George Will has an interesting article today at Townhall.com entitled A Picture Can Lie
, that takes a look at a photo taken in during the Spanish Civil War. The photo in question was taken by famed photojournalist Robert Capa, and appeared in the September 23, 1936 issue of the French publication "Vu
," entitled "Falling Soldier."
The photo purports to show an anti-fascist soldier at the moment he was struck down by a shot from a Franco soldier in fighting near Cerro Muriano. But controversy has raged for decades as to whether the photo is indeed genuine, or was staged at some later time. Certainly at the time, the photo stirred up much anti-fascist sentiment in Europe. But let Will tell it:
It supposedly shows a single figure, a loyalist -- that is, anti-fascist -- soldier, at the instant of death from a bullet fired by one of Franco's soldiers. The soldier is falling backward on a hillside, arms outstretched, his rifle being flung from his right hand. This was, surely, stunning testimony to photography's consciousness-raising and history-shaping truth-telling, the camera's indisputable accuracy, its irreducibly factual rendering of reality, its refutation of epistemological pessimism about achieving certainty based on what our eyes tell us.
Probably not. A dispute that has flared intermittently for more than 30 years has been fueled afresh, and perhaps settled, by a Spanish professor who has established that the photo could not have been taken when and where it reportedly was -- Sept. 5, 1936, near Cerro Muriano.
The photo was taken about 35 miles from there. The precise place has been determined by identifying the mountain range in the photo's background. The professor says there was no fighting near there at that time, and concludes that Capa staged the photo.
But, of course, there are people who say that even if the photo was faked, the story it tells is still true.
Capa was a man of the left and "Falling Soldier" helped to alarm the world about fascism rampant. But noble purposes do not validate misrepresentations. Richard Whelan, Capa's biographer, calls it "trivializing" to insist on knowing whether this photo actually shows a soldier mortally wounded. Whelan says "the picture's greatness actually lies in its symbolic implications, not in its literal accuracy."
There it is. The old narrative vs. facts argument. The thing that got Dan Rather into trouble was believing the narrative to be true, the facts be damned. The whole Left vs. Right, Gun Control vs. Gun Rights, Goofball Wormening vs. those who do not believe it controversy can be boiled down to this one thing: Do you believe the narrative or are do you use facts to inform your narrative.
Those of us on the Right often use facts in our arguments to the Left, and are just as often rebuffed by people who don't want to hear facts. Their minds appear to be made up, and no facts will be allowed to shatter the narrative already woven in their heads.
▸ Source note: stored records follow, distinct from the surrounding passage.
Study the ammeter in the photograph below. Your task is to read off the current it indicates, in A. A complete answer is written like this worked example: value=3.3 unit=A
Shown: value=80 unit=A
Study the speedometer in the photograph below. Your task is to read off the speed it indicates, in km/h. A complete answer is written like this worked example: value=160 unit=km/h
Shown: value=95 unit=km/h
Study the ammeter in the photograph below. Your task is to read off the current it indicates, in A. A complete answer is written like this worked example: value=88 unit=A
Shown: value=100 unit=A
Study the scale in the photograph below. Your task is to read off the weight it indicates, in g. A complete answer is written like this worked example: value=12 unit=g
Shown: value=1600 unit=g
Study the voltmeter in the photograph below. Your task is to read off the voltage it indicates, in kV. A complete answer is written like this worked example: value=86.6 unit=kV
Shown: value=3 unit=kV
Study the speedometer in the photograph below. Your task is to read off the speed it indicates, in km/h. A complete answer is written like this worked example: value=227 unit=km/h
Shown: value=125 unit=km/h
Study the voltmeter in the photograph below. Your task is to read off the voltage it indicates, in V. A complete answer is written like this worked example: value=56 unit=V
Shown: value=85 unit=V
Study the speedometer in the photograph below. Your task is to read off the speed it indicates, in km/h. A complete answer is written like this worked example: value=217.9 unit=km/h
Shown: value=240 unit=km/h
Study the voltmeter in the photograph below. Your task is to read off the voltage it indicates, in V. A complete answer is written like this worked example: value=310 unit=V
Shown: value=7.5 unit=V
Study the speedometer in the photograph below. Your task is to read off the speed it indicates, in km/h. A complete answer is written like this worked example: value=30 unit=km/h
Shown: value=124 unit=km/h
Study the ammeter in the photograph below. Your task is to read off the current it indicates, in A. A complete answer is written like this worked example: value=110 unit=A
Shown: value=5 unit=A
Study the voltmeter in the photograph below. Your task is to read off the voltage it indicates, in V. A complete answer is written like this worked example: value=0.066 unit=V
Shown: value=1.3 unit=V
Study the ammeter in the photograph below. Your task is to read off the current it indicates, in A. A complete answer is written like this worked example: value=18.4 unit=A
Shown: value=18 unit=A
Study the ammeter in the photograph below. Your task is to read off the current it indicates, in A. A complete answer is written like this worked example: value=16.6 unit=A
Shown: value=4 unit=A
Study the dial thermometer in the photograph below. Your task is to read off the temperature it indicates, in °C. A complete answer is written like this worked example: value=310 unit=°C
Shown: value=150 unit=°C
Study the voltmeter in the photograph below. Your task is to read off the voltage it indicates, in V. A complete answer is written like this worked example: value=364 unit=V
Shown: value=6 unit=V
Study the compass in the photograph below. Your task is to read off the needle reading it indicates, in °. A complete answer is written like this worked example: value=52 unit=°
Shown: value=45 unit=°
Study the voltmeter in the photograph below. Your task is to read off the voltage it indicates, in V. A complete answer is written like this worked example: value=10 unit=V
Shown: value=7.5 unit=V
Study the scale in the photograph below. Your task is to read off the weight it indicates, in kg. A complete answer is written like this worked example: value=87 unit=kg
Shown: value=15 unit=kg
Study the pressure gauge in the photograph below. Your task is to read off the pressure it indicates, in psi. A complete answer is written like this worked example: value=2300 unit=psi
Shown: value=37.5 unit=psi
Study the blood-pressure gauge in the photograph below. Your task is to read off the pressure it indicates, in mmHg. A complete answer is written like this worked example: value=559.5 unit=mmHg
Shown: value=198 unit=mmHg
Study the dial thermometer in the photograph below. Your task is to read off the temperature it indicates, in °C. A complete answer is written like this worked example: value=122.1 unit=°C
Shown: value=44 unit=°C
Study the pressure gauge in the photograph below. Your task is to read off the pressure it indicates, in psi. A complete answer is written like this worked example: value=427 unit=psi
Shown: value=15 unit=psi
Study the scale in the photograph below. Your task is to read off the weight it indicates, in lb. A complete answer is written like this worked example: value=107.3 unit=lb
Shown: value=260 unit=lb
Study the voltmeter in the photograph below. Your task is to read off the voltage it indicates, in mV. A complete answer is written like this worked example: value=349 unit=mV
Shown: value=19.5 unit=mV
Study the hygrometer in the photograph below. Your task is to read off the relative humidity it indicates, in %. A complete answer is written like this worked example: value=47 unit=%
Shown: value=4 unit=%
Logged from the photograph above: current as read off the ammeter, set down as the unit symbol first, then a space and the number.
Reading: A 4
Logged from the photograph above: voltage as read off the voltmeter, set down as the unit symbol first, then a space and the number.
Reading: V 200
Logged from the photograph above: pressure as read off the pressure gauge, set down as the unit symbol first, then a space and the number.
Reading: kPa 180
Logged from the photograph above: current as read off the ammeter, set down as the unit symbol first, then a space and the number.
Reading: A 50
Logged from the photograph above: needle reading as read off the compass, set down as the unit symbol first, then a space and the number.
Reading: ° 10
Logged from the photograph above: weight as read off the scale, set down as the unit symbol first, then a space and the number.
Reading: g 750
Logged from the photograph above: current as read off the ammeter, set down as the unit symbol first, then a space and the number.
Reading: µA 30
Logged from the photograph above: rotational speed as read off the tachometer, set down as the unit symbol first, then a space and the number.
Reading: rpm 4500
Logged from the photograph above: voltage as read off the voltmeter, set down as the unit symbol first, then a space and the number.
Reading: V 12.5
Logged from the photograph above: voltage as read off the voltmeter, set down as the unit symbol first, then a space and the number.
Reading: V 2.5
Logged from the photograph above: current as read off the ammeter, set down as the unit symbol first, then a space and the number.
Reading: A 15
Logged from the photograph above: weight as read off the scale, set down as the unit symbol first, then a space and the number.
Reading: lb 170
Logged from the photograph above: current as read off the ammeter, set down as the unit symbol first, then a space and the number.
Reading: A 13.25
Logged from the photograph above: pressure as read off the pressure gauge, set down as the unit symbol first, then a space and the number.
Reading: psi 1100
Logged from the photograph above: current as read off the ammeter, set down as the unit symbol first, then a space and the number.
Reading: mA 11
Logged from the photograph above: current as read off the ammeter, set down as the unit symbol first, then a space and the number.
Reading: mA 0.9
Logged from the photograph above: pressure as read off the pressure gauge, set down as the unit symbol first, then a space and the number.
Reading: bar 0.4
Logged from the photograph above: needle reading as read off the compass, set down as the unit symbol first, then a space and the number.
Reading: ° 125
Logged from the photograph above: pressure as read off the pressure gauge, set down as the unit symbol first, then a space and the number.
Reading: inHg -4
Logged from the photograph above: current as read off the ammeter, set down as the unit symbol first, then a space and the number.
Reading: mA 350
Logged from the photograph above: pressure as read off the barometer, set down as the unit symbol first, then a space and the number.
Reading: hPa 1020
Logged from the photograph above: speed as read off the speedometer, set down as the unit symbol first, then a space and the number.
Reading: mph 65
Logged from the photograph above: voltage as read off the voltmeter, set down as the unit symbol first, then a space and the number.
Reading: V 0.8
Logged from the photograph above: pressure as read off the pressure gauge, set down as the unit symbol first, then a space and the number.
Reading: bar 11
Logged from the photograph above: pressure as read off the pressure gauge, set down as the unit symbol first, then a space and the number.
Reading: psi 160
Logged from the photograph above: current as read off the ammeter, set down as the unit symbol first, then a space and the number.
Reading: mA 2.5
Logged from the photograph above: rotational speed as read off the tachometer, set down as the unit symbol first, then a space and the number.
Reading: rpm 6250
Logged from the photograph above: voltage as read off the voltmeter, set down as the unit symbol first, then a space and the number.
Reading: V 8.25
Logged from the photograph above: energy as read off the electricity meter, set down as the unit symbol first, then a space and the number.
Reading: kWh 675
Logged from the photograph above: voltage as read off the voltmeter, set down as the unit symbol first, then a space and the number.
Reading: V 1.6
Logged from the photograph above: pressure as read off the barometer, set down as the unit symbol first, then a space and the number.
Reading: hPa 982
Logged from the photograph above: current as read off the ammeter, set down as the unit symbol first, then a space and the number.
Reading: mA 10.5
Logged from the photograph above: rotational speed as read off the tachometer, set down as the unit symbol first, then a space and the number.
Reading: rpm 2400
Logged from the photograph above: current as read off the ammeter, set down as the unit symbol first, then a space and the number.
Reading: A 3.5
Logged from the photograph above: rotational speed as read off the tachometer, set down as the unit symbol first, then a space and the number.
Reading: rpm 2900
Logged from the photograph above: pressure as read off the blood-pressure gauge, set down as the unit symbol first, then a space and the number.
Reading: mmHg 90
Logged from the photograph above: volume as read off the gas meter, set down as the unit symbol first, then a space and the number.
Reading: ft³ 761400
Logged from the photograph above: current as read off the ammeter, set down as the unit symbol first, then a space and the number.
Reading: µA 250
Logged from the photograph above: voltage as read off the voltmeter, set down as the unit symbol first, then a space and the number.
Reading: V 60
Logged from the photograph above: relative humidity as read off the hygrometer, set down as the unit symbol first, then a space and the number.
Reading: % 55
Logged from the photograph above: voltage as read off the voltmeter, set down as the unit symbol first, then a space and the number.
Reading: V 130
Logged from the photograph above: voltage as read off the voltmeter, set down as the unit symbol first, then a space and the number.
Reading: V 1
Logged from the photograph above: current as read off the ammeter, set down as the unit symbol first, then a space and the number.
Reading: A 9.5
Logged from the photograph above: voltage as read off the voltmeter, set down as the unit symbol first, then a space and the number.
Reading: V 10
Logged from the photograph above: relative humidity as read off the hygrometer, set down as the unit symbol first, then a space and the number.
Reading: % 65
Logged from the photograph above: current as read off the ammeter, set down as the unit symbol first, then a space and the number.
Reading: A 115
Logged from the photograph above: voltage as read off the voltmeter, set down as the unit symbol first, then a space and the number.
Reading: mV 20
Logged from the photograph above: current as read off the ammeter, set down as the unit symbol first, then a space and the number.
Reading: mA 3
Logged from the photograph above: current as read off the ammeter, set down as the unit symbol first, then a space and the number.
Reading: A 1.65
I have read literally hundreds of debates on gun control in which the gun rights advocates cite statistics and facts, only to be rebuffed by the gun grabbers. They simply feel that the solution to crime is to take away all the guns. The experience in England and Australia with gun grabbing seems to have no effect. The obvious fact that if they magically achieved their goals, that knives, baseball bats, or as recently seen in Chicago, a handy piece of 2x4 make excellent weapons, also fall on deaf ears. Citing the massive statistical analysis done by John Lott in "More Guns, Less Crime
" is dismissed out of hand. Their minds are made up, and so the debate soon runs its course, nobody involved in the debate has a "eureka" moment, and the whole debate slides to another board or blog where it is taken up again. It is very unsatisfying.
More curious still is the way that many on the Left live their personal lives very conservatively, yet publicly espouse Leftist views at odds with how they live. I can't tell you how many global warming fanatics I have encountered who drive SUVs or pickup trucks. When confronted, they give excuses like they need the extra protection because they have a family, or they drive a pickup because they haul stuff all the time. So I ask them "Don't you think other families have the same needs?" or "Don't you think others make similar decisions for the same purposes?" But they usually do not have a good answer to these questions. So what explains the disconnect?
I think it is the narrative. Leftists have been taught a certain narrative, often at an early age, and they have believed it. Subsequently, everything they see that seems to fit the narrative, confirms it, while everything they see that seems to defy the narrative is dismissed. By the time I encounter them in debates, the belief in the narrative is so hardened, they are unlikely to change it. Indeed, unless something powerfully personal happens in their lives, they are likely to carry the narrative to the grave.
Those on the right believe that the narrative you carry in your head derives from facts, and it is changeable over time as new facts come to light. There is an old saying the photographs don't lie, but they also don't tell the whole truth either. One must always be open to new facts, and going with the evidence, wherever it leads.